Omitting all images, output the entries that follow exactly as written.

#### DATA EXTRACTS ####

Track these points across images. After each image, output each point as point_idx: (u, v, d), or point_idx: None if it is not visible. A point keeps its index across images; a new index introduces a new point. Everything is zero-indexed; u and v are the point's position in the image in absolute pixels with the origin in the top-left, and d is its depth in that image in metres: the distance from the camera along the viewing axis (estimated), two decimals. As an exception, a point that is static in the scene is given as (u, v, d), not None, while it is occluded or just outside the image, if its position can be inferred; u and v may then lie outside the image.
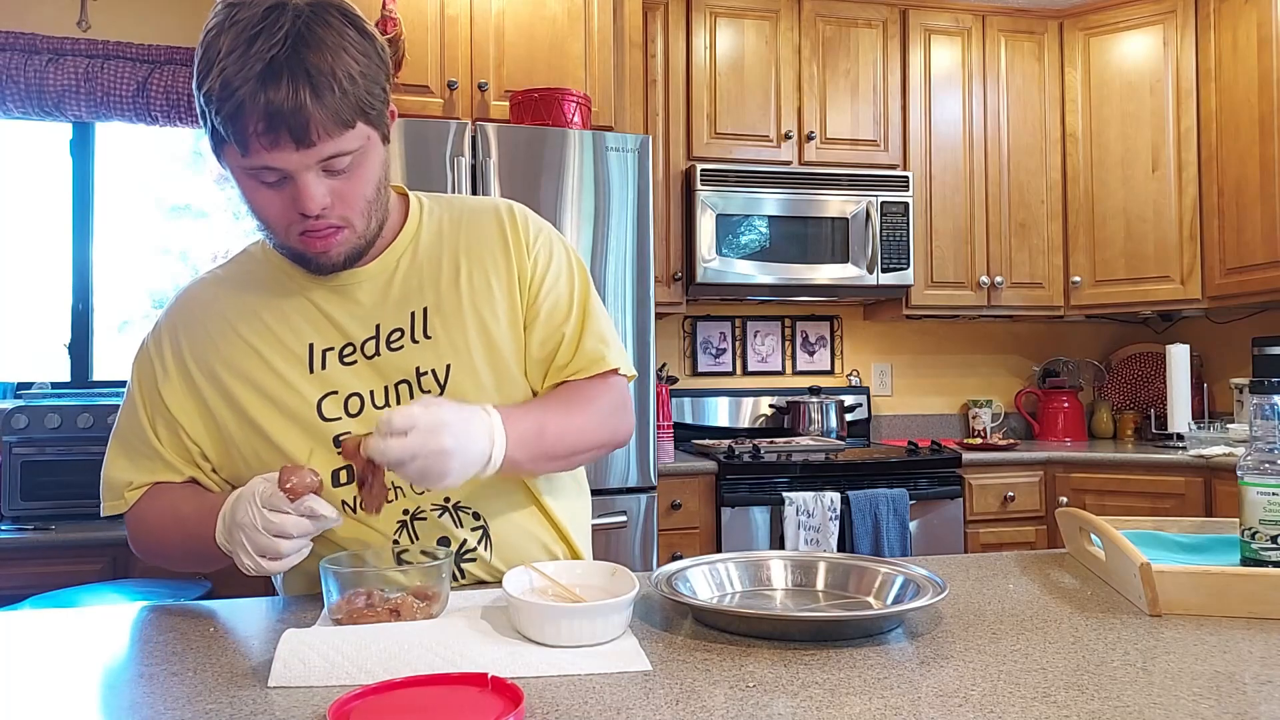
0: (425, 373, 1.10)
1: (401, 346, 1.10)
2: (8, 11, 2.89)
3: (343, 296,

####

- REPLY -
Track these points across images. After each image, output each point as point_idx: (u, v, d), or point_idx: None if it is not visible. A point keeps its index across images; a new index introduces a new point. Everything is zero-indexed; u and v are the point's position in the image in absolute pixels with the origin in the top-left, and d is its depth in that image in metres: the distance from the camera along the viewing axis (estimated), two decimals. As an exception, a point that is static in the scene is given as (u, v, d), not None, while it is occluded or just outside the image, if its position can be inferred; u and v may then lie outside the image.
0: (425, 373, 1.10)
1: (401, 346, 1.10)
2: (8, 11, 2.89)
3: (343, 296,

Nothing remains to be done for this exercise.